Несколько разладились в это время у Диккенса и отношения с Форстером. Куда ближе ему были теперь младшие друзья — Йэйтс и Уилки Коллинз. Форстер так ревновал друга к новой компании, что в трёхтомной биографии Диккенса почти не упоминает о них[6].
А между тем Коллинз был тесно связан с Диккенсом творческими, а потом и родственными узами: брат Уилки, Чарлз Коллинз, женился на младшей дочери Диккенса. С Коллинзом их познакомил художник Огастас Эгг в 1851 г. на репетициях пьесы Булвер-Литтона. Уилки был интересным собеседником, непринуждённым, остроумным. Молодость он провёл бурно и на жизнь смотрел легко. Если Форстер представлял собой некий символ добропорядочности, то Коллинз был, скорее, символом бесшабашной свободы. Личная жизнь его была сплошным отступлением от общепринятых норм. Он жил то с одной дамой, то с другой и не думал о браке. Порядочные женщины считали его чуть ли не злодеем.

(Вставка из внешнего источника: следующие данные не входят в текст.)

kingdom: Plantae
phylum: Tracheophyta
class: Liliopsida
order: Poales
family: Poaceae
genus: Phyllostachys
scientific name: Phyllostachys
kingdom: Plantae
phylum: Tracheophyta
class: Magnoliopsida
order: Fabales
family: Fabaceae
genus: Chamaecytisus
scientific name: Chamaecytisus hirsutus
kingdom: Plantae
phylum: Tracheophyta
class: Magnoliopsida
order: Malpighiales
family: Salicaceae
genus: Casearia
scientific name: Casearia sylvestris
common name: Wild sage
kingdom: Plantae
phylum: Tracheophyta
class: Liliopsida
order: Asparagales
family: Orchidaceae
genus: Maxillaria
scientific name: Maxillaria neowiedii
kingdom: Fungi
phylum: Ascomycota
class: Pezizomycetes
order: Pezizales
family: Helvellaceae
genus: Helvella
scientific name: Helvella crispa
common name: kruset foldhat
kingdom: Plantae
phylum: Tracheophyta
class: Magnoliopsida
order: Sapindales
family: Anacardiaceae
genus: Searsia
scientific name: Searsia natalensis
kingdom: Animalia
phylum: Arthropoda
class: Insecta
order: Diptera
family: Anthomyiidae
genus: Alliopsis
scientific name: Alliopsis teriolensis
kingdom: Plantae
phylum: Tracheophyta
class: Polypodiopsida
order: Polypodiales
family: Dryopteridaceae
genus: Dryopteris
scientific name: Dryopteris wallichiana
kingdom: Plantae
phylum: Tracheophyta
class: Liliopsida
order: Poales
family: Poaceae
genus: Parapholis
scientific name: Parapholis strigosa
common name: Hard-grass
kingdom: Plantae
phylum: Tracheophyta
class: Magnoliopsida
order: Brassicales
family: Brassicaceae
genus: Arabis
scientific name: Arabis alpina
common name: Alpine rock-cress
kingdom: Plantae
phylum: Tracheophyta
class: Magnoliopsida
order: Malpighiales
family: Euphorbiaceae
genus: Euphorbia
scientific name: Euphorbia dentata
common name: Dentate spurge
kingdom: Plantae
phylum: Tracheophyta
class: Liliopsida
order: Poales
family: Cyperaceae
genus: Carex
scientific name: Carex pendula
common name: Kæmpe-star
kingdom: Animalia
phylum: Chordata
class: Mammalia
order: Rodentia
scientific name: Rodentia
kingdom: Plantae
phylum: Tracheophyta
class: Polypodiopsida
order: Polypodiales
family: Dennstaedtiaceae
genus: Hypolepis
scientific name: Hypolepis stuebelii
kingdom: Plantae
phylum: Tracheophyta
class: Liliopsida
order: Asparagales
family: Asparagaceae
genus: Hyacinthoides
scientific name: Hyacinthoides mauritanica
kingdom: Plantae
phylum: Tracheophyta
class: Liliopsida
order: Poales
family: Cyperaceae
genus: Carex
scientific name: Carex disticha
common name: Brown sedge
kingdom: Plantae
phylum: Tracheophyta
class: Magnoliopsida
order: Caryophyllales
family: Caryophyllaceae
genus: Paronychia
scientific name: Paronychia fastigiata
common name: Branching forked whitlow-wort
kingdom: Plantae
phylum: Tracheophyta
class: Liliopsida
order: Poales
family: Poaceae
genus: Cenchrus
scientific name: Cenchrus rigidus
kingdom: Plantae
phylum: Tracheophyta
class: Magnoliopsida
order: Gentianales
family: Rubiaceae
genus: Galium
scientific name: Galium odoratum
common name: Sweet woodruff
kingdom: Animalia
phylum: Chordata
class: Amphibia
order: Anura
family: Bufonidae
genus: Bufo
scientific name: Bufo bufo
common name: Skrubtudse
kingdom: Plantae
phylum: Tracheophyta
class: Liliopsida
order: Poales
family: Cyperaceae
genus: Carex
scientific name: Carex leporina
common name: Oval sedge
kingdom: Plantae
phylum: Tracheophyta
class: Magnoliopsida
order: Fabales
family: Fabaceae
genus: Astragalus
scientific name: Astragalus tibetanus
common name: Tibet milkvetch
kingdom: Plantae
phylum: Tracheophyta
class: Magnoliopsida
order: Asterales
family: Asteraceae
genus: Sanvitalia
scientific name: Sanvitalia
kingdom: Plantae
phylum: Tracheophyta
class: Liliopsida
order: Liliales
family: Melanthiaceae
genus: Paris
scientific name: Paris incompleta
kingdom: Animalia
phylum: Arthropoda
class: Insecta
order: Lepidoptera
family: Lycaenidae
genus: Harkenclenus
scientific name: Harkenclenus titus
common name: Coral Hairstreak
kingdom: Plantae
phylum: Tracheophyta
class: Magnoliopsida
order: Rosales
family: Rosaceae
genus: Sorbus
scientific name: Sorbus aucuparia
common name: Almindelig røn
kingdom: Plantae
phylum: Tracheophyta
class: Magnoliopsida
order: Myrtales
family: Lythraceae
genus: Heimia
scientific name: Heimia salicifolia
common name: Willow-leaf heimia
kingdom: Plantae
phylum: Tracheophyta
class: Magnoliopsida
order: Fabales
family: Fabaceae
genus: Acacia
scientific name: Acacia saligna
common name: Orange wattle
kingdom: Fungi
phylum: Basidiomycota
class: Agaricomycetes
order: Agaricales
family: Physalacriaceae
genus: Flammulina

Вскоре Диккенс поставил пьесу Коллинза «Маяк», в которой оба они играли как актёры. И с тех пор стали неразлучны. Коллинз помогал старшему другу отвлекаться от забот, а сам заражался от него желанием работать. Один из первых своих романов, «Прятки», Коллинз посвятил Диккенсу. В дальнейшем они стали издавать журнал «Круглый год» («All the Year Round») и написали вместе несколько произведений («Праздное путешествие двух ленивых подмастерьев», «Д-р Дулькамара», «Проезд закрыт»), Диккенс помогал Коллинзу оттачивать мастерство, а сам учился у молодого друга умению искать оригинальные сюжетные ходы, необычно строить композицию.
В 1856 г. Диккенс готовил постановку пьесы Коллинза «Замёрзшая пучина». Главные женские роли в ней играли Джорджина Хогарт и две старшие дочери режиссёра. Диккенс играл роль незадачливого влюблённого, который, однако, вместо того чтобы убить соперника спасал его ради любимой женщины и вскоре умирал.
Вероятно, эта роль подсказала ему идею последнего крупного произведения пятидесятых годов — «Повести о двух городах», действие которой относится ко времени французской революции 1789—1794 гг. Сюжет её строится на поразительном внешнем сходстве аристократа Дарни д’Эвремонда и недоучившегося юриста Сидни Картона. Героиня книги Люси Манетт любит Дарни, испытывая к спивающемуся и запутавшемуся в случайных связях Картону разве только жалость. Однако именно Картон спасает жизнь Дарни во время суда по обвинению в шпионаже в Лондоне, а в дальнейшем, в Париже, принимает за него смерть на эшафоте.
Атмосфера книги буквально пропитана кровью, в ней постоянно ощущается дыхание смерти. На этом фоне самопожертвование Картона — проявление высшего гуманизма во имя любви, которая оказывается сильнее, чем жестокость и смерть.
Утраты и сильная любовь. Эти два фактора определяют жизнь Диккенса в последние десять-двенадцать лет его жизни. И, хотя советские литературоведы усиленно настаивали на том, что не личная жизнь определяла его творчество этого периода, их позиция совершенно очевидно несостоятельна. Всё говорит о том, что именно события личной жизни и связанные с ними переживания способствовали появлению «Повести о двух городах» и наиболее сильных, по нашему глубокому убеждению, романов писателя — «Больших надежд» и «Нашего общего друга», нашли отражение в их сюжетах и образах.
Ещё в мае 1857 г. Диккенс с восторгом ожидал приезда Ганса Христиана Андерсена, с которым познакомился за десять лет до того в имении своего издателя Бентли. «Поверьте, — писал он великому датскому сказочнику, — для того, чтобы описать, как я люблю и почитаю Вас, не хватило бы всей бумаги, которой можно устлать Ваш путь от Копенгагена до моего дома».[7]
Но в начале июня стало известно о смерти старого друга Диккенса, Дугласа Джерролда. Диккенс решил собрать средства для помощи его семье сборами от представления «Замёрзшей пучины» в Лондоне и Манчестере. Понимая, что в больших залах его свояченицу и дочерей никто не услышит, он пригласил на их роли профессиональных актрис: свою давнюю знакомую миссис Тёрнан с дочерьми Эллен и Марией.
6
У. Коллинз в долгу не остался и назвал эту книгу «биографией Джона Форстера с отдельными эпизодами из жизни Чарлза Диккенса».
7
Правда, после пребывания Андерсена в его доме Диккенс поместил на двери его комнаты следующую памятную надпись: «В этой комнате Ганс Андерсен прожил однажды пять недель, которые всей семье показались вечностью».